Following a jury trial, defendant was convicted of forcible touching (Penal Law § 130.52). On appeal, defendant argues that the District Court deprived him of his constitutional right to interpose a defense and to present witnesses of his own choosing when it precluded three defense witnesses from testifying and erroneously limited the scope of the testimony of witnesses who did testify. A defendant preserves an exception on constitutional due process or Sixth Amendment grounds by explicitly basing the objection on such principles, that is, aside from mere state law evidentiary grounds (e.g. People v Angelo, 88 NY2d 217, 222 [1996]; People v Milan, 45 AD3d 255, 256 [2007]). Throughout defense counsel's offer of proof and the District Court's rulings thereon, there was no reference to the constitutional principles invoked on this appeal, and, thus, any issues in relation thereto are unpreserved for appellate review (see CPL 470.05 [2]).

With respect to state law issues, we note that the right to present a defense "is not absolute" (People v Williams, 81 NY2d 303, 313 [1993]), nor has a defendant "the right to present testimony free from the legitimate demands of the adversarial system" (id., quoting United States v Nobles, 422 US 225, 241 [1975]). Among those concerns are a proper application of the rules of evidence (People v Carroll, 95 NY2d 375, 385 [2000]) and the appropriate exercise of a trial court's "broad discretion to keep the proceedings within manageable limits and to curtail exploration of collateral matters" (People v Hudy, 73 NY2d 40, 56 [1987]). A trial court has "wide latitude to exclude evidence that is repetitive . . ., only [*2]marginally relevant or poses an undue risk of . . . confusion of the issues'" (People v Bowen, 67 AD3d 1022, 1023 [2009], quoting Crane v Kentucky, 476 US 683, 689-690 [1986]; e.g. Matter of Anthony M., 63 NY2d 270, 283-284 [1984]).

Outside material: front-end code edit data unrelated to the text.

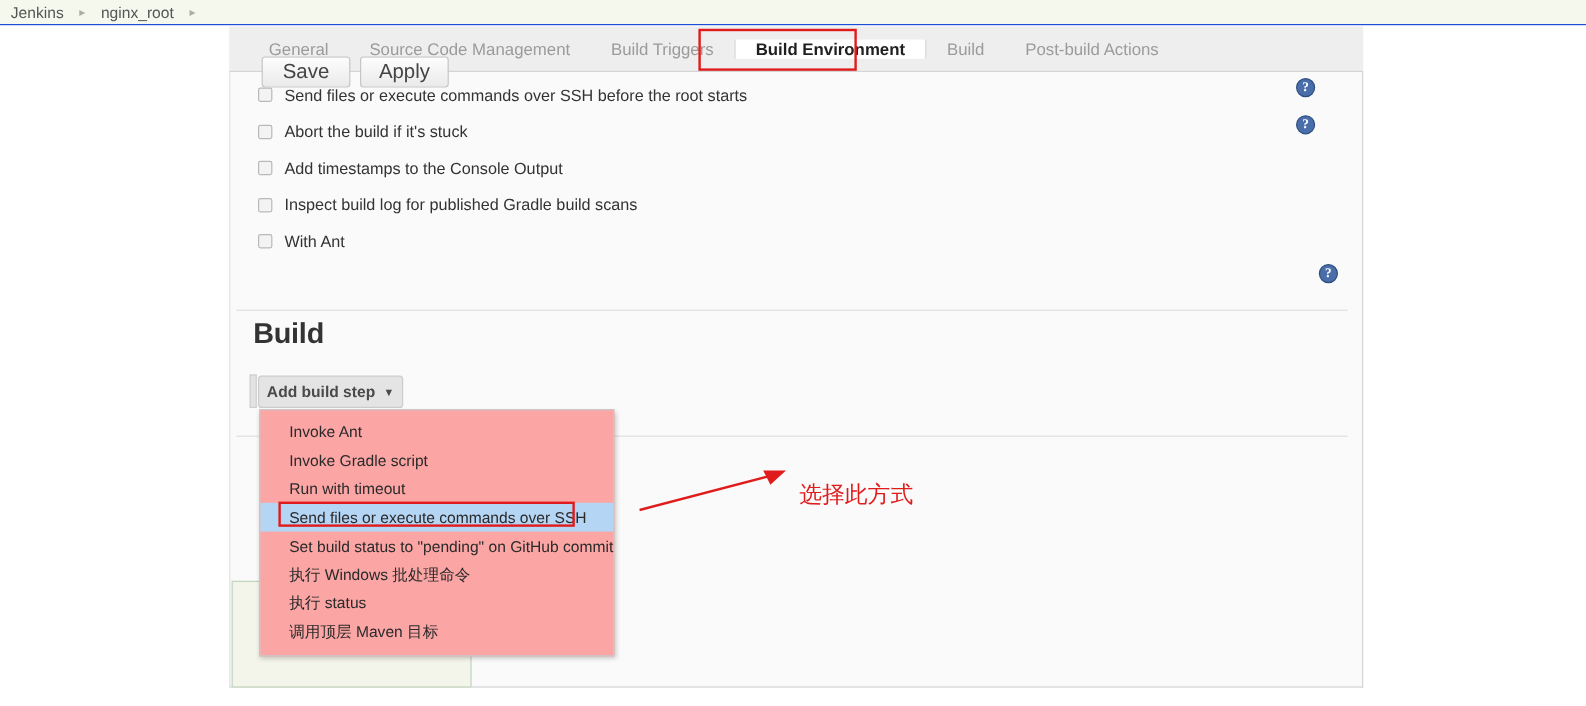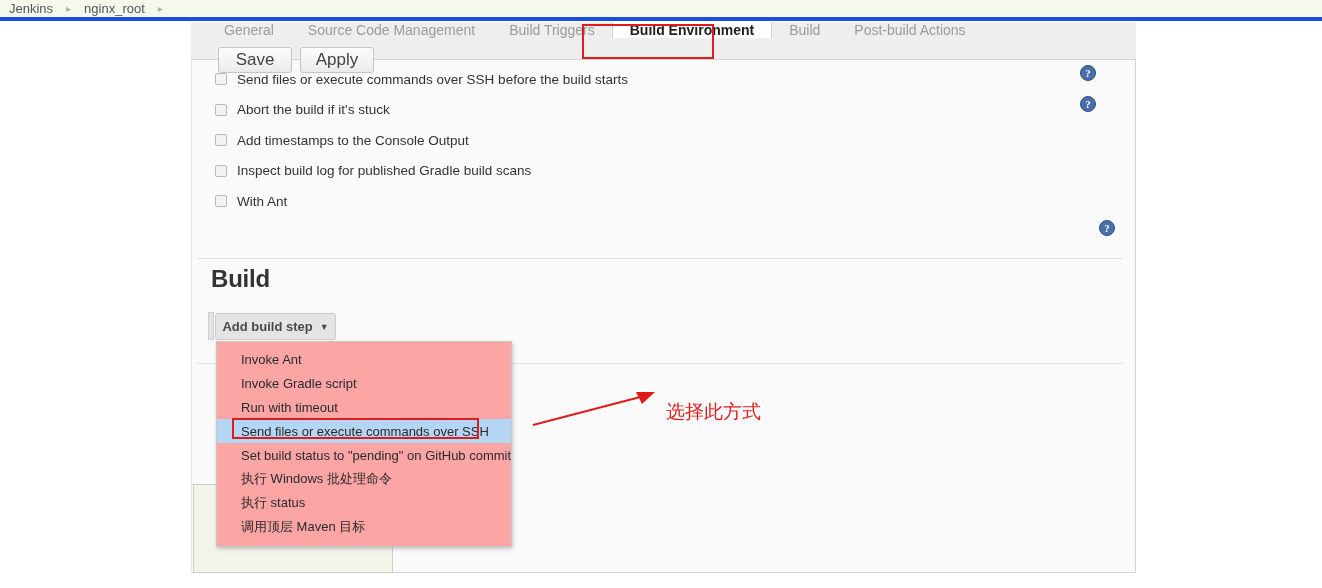--- a/index.html
+++ b/index.html
@@ -24,7 +24,7 @@
     width: 1322px;
     height: 21px;
     background: #f4f8ed;
-    border-bottom: 4px solid #1d4ed8;
+    border-bottom: 1px solid #1d4ed8;
     box-sizing: border-box;
     display: flex;
     align-items: center;

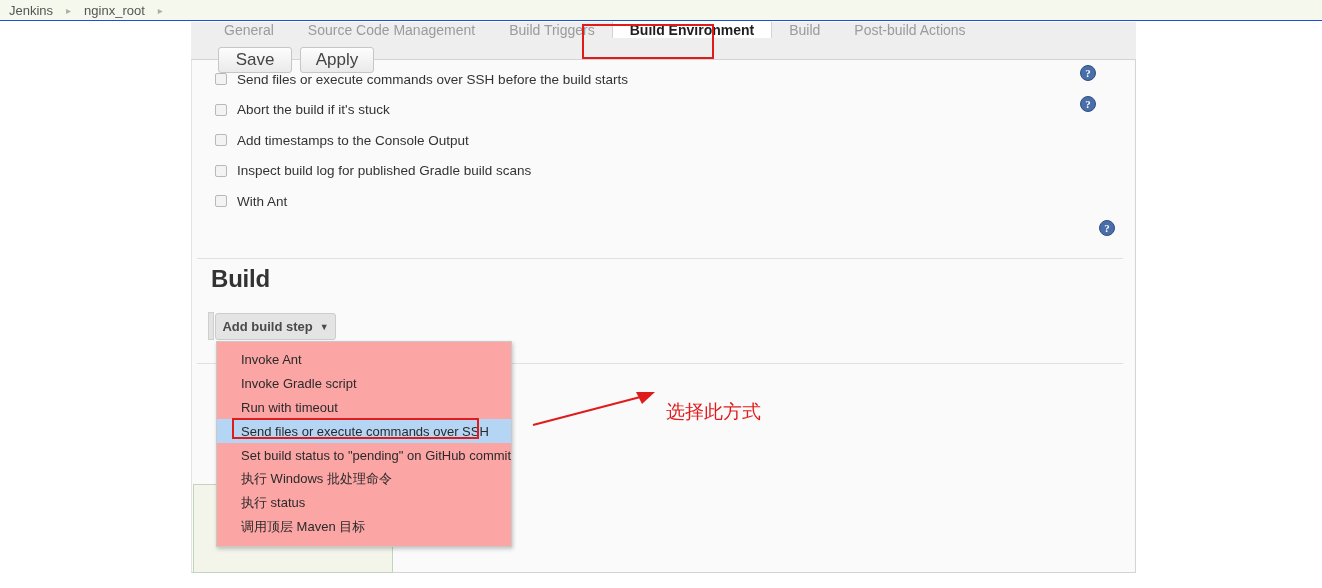--- a/index.html
+++ b/index.html
@@ -52,7 +52,7 @@
     border-bottom: 1px solid #d4d4d4;
     box-sizing: border-box;
     display: flex;
-    align-items: flex-start;
+    align-items: center;
     padding-left: 16px;
   }
   .tab {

The District Court did not improvidently exercise its discretion in its preclusion or limitation of testimony. The court properly precluded, on hearsay grounds, testimony as to what a witness was told by an out-of-court declarant regarding the content of certain store security video tapes (People v Goldstein, 6 NY3d 119, 127 [2005]). In any event, even were there no hearsay bar, absent proof that the cameras were operating and recording the scene at the time of the offense, the testimony was properly excluded on relevance grounds. Other proposed testimony of this and another witness would have amounted to impeachment of the victim's general credibility on collateral matters (People v Corby, 6 NY3d 231, 234 [2005]), and we cannot say that the court improperly exercised its "broad discretion and wide latitude" to limit such testimony (People v Love, 307 AD2d 528, 532 [2003]). The proposed character evidence did not relate to a community or workplace opinion but was merely the personal opinion of the witness, and did not address traits involved in the conduct alleged to underlie the charge (People v Procanick, 68 AD3d 1756 [2009]; People v Sullivan, 177 AD2d 673 [1991]; see People v Aharonowicz, 71 NY2d 678, 681 [1988]; People v Bouton, 50 NY2d 130, 139 [1980]). Insofar as the excluded testimony implied that the touching was consensual, given that defendant testified that a touching never occurred, the proof would not have had "any tendency to make the existence of any fact that is of consequence to the determination of the action more probable or less probable than it would [have had] without the evidence" (People v Davis, 43 NY2d 17, 27 [1977]).

Defendant's remaining claim of error is unpreserved for appellate review (CPL 470.05 [2]).

Accordingly, the judgment of conviction is affirmed.

Molia, J.P., LaCava and Iannacci, JJ., concur.